> Dataset excerpts:

· · · ·

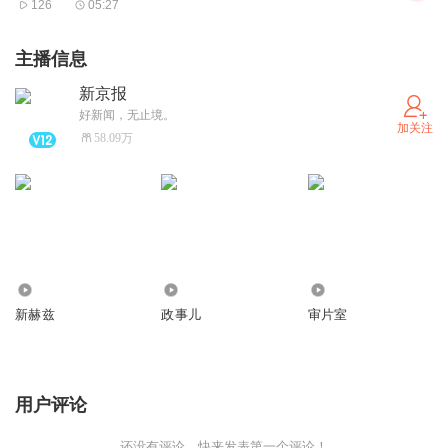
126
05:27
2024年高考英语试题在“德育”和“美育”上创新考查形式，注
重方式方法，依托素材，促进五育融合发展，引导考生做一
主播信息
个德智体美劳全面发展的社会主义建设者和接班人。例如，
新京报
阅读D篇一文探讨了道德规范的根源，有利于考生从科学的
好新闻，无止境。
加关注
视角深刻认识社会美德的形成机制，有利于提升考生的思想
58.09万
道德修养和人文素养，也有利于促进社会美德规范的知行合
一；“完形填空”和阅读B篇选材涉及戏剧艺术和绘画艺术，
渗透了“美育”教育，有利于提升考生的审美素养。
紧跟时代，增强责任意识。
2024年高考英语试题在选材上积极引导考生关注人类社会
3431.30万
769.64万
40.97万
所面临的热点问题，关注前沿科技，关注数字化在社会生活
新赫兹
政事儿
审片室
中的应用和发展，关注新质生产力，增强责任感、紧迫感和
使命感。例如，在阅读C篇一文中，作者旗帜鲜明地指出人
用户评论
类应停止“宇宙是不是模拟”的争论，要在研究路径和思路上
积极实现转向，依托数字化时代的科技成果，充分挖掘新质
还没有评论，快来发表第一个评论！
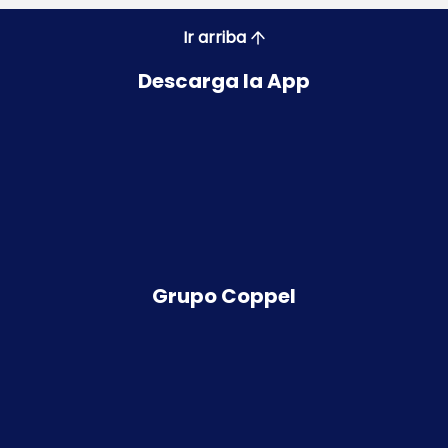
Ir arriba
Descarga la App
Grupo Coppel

· · · ·

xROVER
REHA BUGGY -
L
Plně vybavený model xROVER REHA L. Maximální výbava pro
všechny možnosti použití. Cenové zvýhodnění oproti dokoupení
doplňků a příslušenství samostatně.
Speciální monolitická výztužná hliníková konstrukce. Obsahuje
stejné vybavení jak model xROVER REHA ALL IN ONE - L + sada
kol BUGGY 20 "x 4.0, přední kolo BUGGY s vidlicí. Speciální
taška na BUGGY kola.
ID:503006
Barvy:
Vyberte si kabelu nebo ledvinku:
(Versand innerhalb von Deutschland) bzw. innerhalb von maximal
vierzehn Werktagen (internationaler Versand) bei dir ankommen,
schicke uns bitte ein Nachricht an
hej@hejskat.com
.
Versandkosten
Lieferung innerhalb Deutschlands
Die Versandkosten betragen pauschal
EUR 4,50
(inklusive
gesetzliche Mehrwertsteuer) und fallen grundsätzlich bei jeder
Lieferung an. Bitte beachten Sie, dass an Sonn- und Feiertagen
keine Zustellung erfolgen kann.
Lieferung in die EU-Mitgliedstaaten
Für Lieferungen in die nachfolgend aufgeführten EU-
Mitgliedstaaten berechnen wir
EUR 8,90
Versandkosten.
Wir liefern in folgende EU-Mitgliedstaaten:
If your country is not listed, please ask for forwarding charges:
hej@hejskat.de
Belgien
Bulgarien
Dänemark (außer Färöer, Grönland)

· · · ·

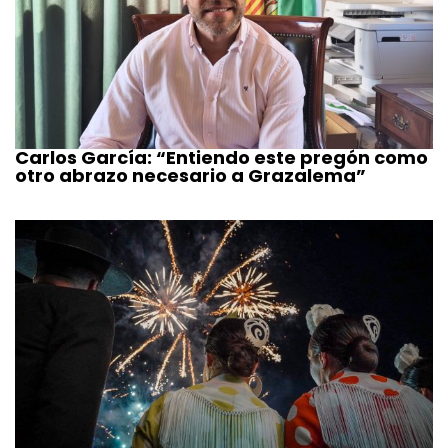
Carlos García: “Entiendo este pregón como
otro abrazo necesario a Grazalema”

· · · ·

> What to produce: Copy the lines from the entries above in which the word "REHA" appears.

> Exercise solution:
REHA BUGGY -
Plně vybavený model xROVER REHA L. Maximální výbava pro
stejné vybavení jak model xROVER REHA ALL IN ONE - L + sada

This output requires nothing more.